“Birth on a Stormy Winter Night,” Ensign, July 1993, 52–53
A horrible influenza epidemic was sweeping through the country in the winter of 1918. When our town of Burley, Idaho, was hard hit, my grandmother, Maude Brown, in addition to caring for her five children, was expecting a sixth child.
One day just before Christmas, her oldest boy, Howard, came home from school and hid out on the back porch under the coats. Upon finding him, the family was concerned at his strange behavior. When they brought him in, they found that he had a very high temperature. Howard had been hiding so as not to infect the rest of the family. So contagious was this flu that when one person in a family came down with it, it quickly spread to other members. People everywhere were dying from the terrible illness; it was a frightening and deadly thing.
Still, Maude’s family was determined to celebrate the holidays and not be overcome with worry about the danger. Maude made doll clothes and other toys for gifts. She always worked hard getting ready for Christmas, but this time she overdid things and weakened herself.
Next, Maude’s daughter Vera became sick and was in bed for a week. Then on New Year’s Day, Maude became desperately ill with flu. Relatives brought food but were afraid to bring it into the house. Fearing for their own health, they would set the food on the porch and leave.

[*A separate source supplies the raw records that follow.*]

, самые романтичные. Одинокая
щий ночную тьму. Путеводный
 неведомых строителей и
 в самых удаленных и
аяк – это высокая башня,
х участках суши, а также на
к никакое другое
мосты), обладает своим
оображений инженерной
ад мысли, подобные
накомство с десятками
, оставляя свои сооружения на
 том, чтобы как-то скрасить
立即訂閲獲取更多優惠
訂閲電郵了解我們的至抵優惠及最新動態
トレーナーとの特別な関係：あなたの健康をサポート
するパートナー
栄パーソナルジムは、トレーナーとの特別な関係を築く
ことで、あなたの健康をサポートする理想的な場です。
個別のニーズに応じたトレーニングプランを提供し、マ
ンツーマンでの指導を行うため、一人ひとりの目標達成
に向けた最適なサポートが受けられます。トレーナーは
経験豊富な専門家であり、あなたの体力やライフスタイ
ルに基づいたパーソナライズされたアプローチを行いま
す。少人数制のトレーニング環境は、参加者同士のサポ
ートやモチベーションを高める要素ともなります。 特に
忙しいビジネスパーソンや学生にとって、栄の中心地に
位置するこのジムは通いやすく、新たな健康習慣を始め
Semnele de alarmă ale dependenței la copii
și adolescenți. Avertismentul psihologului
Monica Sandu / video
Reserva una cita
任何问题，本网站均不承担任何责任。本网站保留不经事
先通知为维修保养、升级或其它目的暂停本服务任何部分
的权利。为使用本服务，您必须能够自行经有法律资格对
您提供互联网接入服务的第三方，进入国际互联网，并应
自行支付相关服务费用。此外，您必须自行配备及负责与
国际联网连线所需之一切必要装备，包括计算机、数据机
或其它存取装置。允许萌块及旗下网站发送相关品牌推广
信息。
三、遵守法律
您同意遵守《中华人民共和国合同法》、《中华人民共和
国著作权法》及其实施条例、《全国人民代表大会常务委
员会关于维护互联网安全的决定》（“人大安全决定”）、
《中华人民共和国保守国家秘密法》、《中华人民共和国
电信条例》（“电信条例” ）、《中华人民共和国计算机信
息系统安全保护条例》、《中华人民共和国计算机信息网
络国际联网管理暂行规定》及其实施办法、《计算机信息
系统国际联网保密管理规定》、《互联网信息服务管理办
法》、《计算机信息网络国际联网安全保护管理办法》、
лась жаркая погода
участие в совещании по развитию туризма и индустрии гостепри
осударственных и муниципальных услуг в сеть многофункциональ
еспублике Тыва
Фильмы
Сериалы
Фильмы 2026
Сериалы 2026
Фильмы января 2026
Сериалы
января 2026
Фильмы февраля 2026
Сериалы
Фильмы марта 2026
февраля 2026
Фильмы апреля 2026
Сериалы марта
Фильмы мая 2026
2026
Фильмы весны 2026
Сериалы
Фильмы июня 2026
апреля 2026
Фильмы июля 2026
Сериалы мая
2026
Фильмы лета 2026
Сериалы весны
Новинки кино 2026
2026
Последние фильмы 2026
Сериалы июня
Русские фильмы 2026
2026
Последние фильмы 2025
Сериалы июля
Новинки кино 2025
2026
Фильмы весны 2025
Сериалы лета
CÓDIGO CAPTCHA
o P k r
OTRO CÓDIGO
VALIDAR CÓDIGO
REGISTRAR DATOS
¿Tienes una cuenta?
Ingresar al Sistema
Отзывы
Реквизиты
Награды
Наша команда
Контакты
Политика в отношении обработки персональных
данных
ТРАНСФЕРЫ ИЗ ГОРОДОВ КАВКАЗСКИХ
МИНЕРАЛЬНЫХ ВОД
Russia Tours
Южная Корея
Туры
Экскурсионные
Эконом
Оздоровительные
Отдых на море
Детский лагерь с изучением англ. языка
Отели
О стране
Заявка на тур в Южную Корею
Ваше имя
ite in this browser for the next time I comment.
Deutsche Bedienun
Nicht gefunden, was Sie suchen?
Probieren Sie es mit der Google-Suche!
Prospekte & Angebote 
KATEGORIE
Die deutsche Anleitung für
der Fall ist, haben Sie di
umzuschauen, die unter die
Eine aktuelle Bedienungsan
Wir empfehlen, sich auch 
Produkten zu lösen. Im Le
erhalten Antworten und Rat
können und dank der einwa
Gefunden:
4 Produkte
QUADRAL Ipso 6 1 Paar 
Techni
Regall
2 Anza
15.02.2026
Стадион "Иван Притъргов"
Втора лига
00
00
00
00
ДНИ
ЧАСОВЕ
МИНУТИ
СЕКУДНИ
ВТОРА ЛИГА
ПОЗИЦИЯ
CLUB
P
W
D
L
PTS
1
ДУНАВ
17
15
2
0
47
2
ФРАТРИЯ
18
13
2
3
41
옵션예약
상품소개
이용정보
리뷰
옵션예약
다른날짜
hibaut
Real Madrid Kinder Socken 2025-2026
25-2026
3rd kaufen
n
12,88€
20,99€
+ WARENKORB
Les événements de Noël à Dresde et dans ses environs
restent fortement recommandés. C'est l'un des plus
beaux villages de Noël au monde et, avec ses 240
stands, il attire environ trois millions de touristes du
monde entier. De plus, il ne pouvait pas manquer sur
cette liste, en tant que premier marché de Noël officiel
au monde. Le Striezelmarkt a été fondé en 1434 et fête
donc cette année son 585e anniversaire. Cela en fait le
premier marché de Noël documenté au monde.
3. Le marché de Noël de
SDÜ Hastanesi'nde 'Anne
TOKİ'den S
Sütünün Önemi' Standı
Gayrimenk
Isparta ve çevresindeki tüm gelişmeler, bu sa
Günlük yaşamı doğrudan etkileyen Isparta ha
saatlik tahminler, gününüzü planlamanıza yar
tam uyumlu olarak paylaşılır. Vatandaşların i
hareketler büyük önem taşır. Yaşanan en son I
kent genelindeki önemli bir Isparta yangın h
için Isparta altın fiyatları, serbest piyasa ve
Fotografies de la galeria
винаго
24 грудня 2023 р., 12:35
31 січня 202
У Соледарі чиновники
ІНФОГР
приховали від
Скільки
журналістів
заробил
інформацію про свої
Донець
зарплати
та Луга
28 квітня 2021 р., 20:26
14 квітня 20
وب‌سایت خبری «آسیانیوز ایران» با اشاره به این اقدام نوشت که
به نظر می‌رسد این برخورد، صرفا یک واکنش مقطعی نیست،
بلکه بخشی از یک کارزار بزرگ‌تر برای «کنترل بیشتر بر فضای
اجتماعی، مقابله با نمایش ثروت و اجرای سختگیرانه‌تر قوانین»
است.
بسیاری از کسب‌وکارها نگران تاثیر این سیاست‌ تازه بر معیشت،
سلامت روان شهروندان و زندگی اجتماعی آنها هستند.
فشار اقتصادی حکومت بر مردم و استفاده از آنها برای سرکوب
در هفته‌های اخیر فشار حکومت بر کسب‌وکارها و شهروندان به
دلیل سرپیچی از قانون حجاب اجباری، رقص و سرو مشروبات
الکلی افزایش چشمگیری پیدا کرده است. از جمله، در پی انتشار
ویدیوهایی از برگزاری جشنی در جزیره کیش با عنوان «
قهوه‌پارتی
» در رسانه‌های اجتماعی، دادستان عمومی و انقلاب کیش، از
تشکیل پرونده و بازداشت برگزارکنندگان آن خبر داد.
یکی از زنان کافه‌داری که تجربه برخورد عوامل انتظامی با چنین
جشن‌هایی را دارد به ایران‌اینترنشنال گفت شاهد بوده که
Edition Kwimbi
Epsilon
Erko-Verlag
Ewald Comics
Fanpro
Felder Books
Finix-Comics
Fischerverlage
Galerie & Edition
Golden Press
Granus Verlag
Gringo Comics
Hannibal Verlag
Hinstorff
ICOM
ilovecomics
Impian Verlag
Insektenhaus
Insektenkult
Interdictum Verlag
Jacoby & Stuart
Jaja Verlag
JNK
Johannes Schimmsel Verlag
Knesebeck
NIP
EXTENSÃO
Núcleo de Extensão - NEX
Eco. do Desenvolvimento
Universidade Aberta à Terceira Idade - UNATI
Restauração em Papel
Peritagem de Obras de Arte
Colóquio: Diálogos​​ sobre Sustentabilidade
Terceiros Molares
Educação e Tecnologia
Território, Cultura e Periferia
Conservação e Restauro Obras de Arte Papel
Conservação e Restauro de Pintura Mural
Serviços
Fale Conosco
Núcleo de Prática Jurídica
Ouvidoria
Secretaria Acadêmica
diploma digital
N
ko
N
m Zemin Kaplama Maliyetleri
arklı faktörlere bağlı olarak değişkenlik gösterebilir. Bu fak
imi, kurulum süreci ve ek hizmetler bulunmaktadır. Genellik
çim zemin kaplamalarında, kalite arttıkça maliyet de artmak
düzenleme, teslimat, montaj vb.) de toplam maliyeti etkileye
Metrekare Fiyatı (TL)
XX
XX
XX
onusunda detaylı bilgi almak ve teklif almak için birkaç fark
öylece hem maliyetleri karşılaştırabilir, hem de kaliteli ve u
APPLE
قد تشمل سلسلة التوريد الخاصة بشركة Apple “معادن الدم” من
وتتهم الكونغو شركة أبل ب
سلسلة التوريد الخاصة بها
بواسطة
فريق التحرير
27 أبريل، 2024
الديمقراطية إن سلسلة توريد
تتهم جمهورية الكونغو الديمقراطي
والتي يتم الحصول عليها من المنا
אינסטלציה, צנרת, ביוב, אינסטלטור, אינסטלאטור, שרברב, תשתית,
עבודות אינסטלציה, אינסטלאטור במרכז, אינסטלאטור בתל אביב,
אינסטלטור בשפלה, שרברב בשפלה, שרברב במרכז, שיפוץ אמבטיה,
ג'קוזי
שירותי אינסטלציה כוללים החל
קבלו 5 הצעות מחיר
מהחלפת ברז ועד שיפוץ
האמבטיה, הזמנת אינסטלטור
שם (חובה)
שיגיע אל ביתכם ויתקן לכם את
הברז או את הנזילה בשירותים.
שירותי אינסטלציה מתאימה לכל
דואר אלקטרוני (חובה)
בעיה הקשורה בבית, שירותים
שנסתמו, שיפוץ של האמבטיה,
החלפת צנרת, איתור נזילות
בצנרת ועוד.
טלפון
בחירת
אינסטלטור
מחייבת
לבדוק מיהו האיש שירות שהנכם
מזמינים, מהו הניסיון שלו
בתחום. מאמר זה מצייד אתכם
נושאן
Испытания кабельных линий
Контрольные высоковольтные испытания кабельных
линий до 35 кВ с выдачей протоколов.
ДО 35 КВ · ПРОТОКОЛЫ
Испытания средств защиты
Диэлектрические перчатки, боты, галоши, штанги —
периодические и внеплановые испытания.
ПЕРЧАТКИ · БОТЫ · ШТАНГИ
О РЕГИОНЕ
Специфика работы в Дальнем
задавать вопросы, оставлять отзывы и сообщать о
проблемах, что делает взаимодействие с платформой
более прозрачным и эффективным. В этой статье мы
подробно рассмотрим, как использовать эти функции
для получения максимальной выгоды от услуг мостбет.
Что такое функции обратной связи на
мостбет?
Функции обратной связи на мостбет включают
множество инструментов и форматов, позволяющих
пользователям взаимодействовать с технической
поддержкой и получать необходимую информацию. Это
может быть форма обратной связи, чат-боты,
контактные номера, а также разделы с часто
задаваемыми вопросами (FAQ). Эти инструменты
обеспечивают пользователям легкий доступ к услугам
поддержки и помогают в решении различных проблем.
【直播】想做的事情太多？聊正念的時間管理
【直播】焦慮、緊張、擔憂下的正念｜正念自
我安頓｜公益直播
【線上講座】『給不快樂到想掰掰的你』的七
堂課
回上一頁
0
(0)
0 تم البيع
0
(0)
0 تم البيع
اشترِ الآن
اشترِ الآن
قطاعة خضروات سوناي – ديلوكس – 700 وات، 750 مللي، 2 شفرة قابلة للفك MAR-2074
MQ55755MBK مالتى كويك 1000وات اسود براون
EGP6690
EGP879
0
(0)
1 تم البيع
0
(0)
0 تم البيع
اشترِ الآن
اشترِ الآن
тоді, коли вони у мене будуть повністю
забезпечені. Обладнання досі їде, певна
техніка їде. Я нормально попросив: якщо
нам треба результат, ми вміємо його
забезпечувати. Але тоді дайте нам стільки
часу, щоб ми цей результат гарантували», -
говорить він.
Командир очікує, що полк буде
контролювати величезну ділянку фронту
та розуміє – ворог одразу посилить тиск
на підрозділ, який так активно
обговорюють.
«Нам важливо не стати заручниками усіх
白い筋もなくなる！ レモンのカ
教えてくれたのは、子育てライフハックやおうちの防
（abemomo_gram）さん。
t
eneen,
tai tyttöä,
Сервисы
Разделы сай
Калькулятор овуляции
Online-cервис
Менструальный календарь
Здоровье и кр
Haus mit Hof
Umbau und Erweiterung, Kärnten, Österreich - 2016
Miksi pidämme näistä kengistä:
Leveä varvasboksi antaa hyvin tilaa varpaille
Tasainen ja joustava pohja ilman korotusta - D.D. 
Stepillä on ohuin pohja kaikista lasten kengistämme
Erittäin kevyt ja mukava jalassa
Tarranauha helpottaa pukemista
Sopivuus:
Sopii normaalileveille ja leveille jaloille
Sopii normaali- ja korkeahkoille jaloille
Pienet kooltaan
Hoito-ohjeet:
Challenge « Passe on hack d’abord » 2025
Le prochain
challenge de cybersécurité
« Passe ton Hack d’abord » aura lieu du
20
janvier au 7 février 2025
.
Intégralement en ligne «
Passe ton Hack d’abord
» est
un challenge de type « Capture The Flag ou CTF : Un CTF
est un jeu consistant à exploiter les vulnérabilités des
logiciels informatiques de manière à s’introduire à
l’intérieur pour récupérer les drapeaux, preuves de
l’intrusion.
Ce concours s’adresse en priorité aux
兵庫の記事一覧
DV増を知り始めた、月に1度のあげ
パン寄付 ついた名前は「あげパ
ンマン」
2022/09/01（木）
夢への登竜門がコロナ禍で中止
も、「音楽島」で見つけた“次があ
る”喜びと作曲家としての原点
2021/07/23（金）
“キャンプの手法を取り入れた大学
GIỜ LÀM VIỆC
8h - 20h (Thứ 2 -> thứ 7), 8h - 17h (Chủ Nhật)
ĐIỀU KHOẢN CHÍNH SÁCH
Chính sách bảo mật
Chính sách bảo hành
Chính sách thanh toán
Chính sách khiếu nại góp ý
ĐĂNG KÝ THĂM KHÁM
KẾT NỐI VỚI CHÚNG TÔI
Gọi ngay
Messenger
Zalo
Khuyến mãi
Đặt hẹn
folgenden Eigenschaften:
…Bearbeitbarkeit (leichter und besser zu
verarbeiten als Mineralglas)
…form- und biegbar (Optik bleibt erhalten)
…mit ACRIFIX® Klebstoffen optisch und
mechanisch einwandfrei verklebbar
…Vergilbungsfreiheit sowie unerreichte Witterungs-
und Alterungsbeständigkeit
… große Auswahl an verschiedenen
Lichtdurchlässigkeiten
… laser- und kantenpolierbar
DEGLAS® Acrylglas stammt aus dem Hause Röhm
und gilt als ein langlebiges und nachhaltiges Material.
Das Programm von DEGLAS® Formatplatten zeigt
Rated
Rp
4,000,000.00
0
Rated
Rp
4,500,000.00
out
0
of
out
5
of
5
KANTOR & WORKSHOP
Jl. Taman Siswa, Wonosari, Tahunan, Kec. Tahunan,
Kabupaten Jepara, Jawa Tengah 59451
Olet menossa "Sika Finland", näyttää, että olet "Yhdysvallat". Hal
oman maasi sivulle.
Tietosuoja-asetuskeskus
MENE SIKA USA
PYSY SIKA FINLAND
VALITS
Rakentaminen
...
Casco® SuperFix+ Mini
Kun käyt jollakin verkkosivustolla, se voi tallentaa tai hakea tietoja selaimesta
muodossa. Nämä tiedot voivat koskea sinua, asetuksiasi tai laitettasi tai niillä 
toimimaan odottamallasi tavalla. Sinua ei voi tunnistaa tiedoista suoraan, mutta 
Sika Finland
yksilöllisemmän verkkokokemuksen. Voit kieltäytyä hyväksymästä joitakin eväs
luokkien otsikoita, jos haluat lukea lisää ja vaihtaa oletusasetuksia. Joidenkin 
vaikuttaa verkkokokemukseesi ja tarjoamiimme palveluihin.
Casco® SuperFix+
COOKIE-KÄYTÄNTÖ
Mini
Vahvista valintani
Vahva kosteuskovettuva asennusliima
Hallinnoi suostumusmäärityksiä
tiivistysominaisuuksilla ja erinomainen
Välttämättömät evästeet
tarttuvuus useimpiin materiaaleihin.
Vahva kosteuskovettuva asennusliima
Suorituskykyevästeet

Soon Maude’s flu turned into pneumonia, and then she started into labor. The baby wasn’t due for another six weeks. The family couldn’t get anyone to come and administer to her because everyone was afraid of getting sick and passing the sickness on. So Walter, her husband, gathered the children around her bed, and they knelt and prayed. Then Maude asked her husband to read from her patriarchal blessing, which promised that she would live to an old age.
One of the boys called the doctor and told him of Maude’s condition, and he said, “Well, Son, there’s no use calling me, just call the undertaker.” But Maude insisted that the doctor come, and when he did, he found her temperature was 106 degrees.
Throughout her labor, the doctor worried that the baby would not live because of the high fever. The infant he delivered weighed only four pounds. Placing the tiny baby in fourteen-year-old Elva’s hands, the doctor again indicated that he was without hope that the baby would live.
Though the baby was tiny and weak—she was unable even to cry—her sisters, Elva and Vera, who desperately wanted a baby sister, were determined to give her every chance to live. Opening the oven door for warmth, they wrapped the baby in a blanket and put her in a shoe box. Feeding her with an eye dropper, they gradually nursed her to health.
That tiny baby grew up to become my mother. She later would write in her journal, “I owe my life to my two sisters, who wanted me so badly.
“But even after I was delivered,” my mother’s journal continues, “Mother was in a bad way. For the next several weeks, Daddy and the five children would kneel around her bed and pray several times a day.”
Grandmother recovered from the flu and went on to rear her family, which grew to include two more children.
The story of my mother’s miraculous birth was told repeatedly throughout her childhood, and she grew more thankful with each hearing. The story and her gratitude were passed on to her own children and will continue to be told with love and appreciation to our children and to theirs.